Não bastasse isso, o ministro apontou diversas situações em que o Telegram, não só no Brasil, desrespeitou legislações e ordens judiciais, enfatizando, dentre outros pontos, o seguinte:
A plataforma Telegram, em todas essas oportunidades, deixou de atender ao comando judicial, em total desprezo à justiça brasileira.
O desrespeito à legislação brasileira e o reiterado descumprimentode inúmeras decisões judiciais pelo Telegram – empresa que opera no território brasileiro, sem indicar seu representante – inclusive emanadas do STF – é circunstância completamente incompatível com a ordem constitucional vigente, além de contrariar expressamente dispositivo legal (art. 10, §, da lei 12.965/14).
Dessa maneira, estão presentes os requisitos necessários para a decretação da suspensão temporária das atividades do Telegram, até que haja o efetivo e integral cumprimento das decisões judiciais, nos termos destinados aos demais serviços de aplicações na internet, conforme o art. 12, III, do marco civil da internet.
Em suma, temos as seguintes circunstâncias: O Brasil, como Estado soberano, que pode impor a obediência e cumprimento das leis no seu território; há legislação expressamente positivada que impõe obrigações a serem observadas por empresas (nacionais ou estrangeiras) que prestem serviços de comunicação por aplicações, sob pena de suspensão ou proibição do exercício das atividades; e, por fim, uma empresa, sem representação formal no Brasil, que deliberada e reiteradamente tem descumprido a legislação e as ordens judiciais brasileiras.
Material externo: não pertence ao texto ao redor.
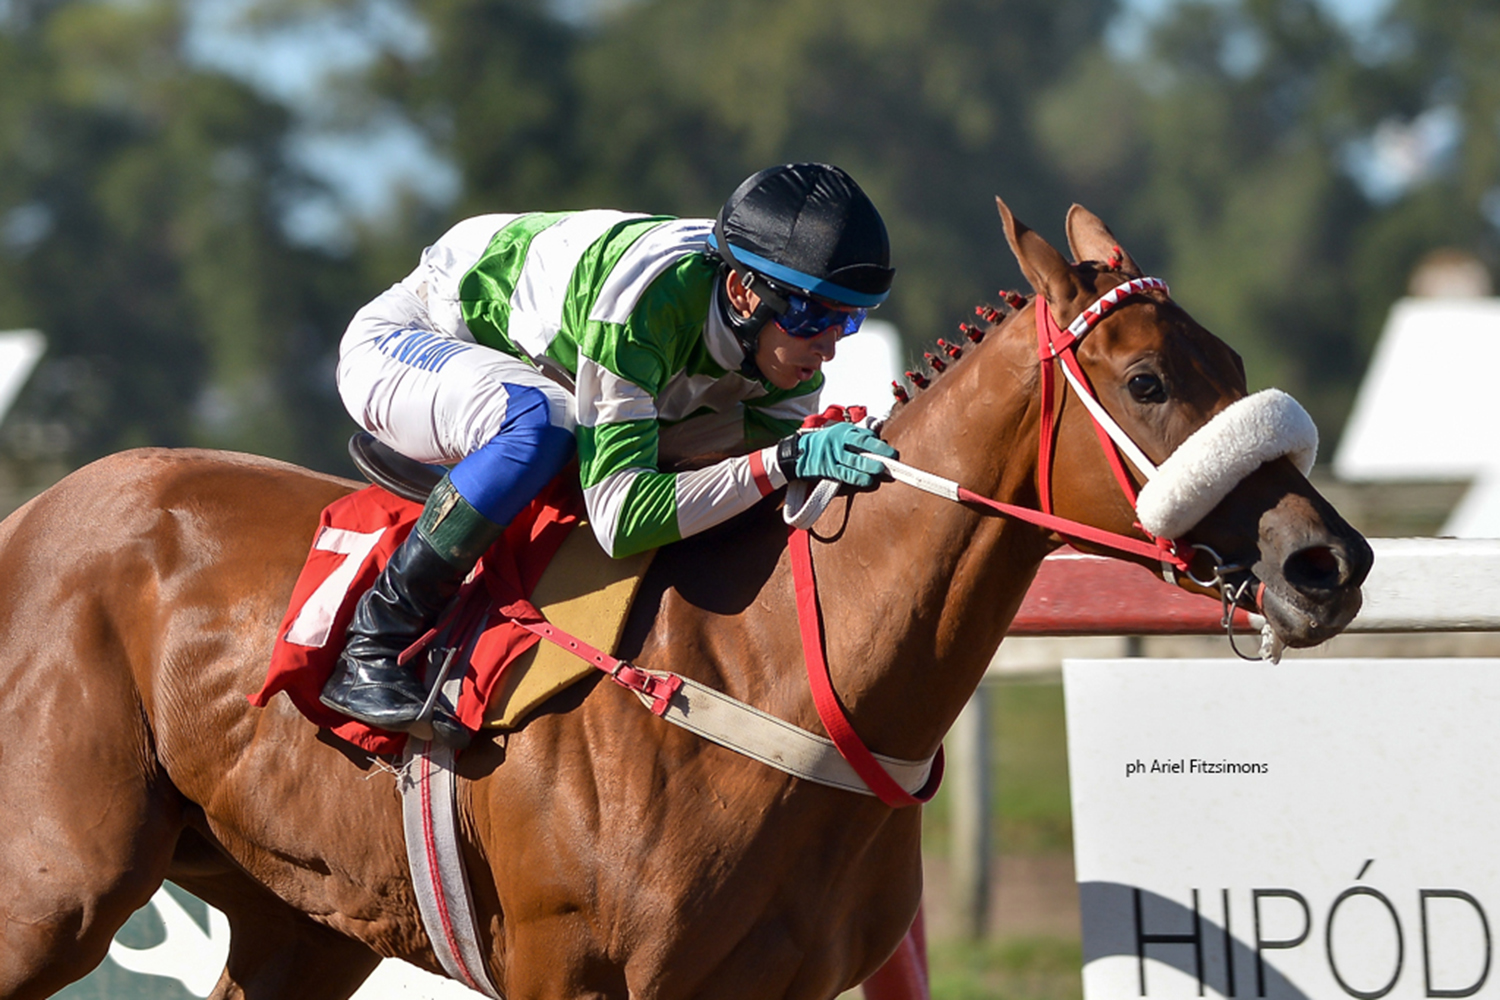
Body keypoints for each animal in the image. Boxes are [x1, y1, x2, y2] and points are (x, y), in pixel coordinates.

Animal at [0, 200, 1371, 1000]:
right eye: (1146, 381)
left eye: (1233, 363)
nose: (1328, 562)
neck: (763, 673)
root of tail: (35, 512)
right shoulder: (571, 973)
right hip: (55, 885)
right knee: (529, 416)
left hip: (300, 918)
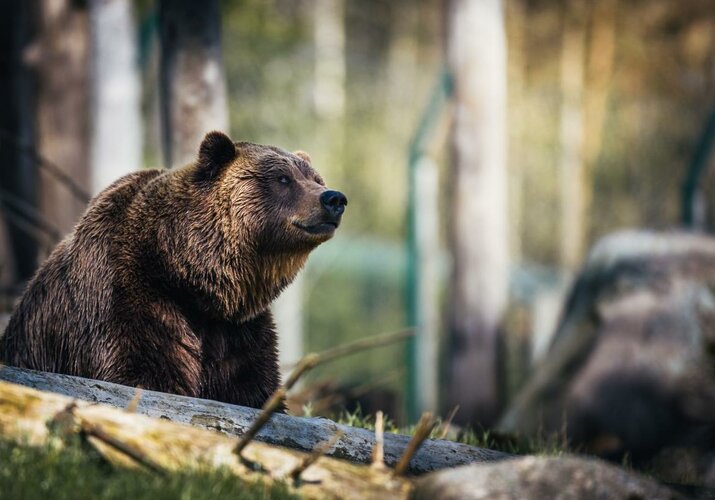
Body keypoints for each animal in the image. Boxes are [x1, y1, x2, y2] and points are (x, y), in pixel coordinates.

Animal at [0, 132, 346, 410]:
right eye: (283, 179)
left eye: (316, 178)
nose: (334, 198)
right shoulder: (126, 299)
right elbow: (143, 372)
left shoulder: (238, 331)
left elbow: (252, 387)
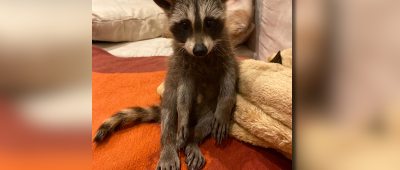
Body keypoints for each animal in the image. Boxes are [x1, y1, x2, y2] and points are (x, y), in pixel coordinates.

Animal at [93, 0, 238, 169]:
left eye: (209, 22)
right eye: (184, 25)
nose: (199, 50)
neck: (202, 57)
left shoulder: (227, 52)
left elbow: (229, 79)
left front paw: (224, 107)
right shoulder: (183, 65)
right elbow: (183, 92)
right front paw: (182, 112)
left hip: (209, 109)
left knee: (206, 122)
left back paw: (193, 141)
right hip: (169, 97)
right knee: (169, 114)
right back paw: (168, 144)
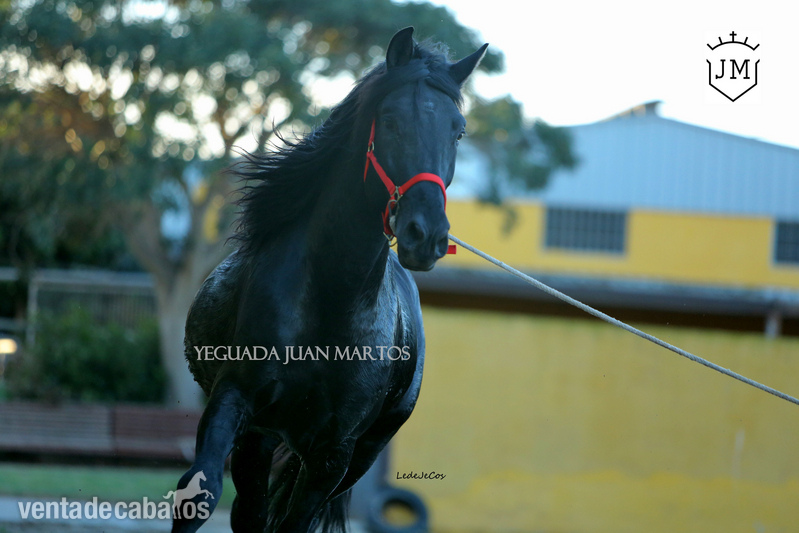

Diante disso, o que os críticos esperavam? Que uma empresa se sobrepusesse à legislação nacional? Que o Brasil se curvasse aos interesses e vontades dessa empresa? Se você, leitor, tiver condutas parecidas com as do Telegram, certamente sofrerá penalidades em decorrência disso. Logo, o mesmo deve valer para a referida empresa.
Em vista do exposto, pode-se dizer que, gostem ou não, o STF tem base fática, legal e probatória para determinar a suspensão do Telegram no Brasil!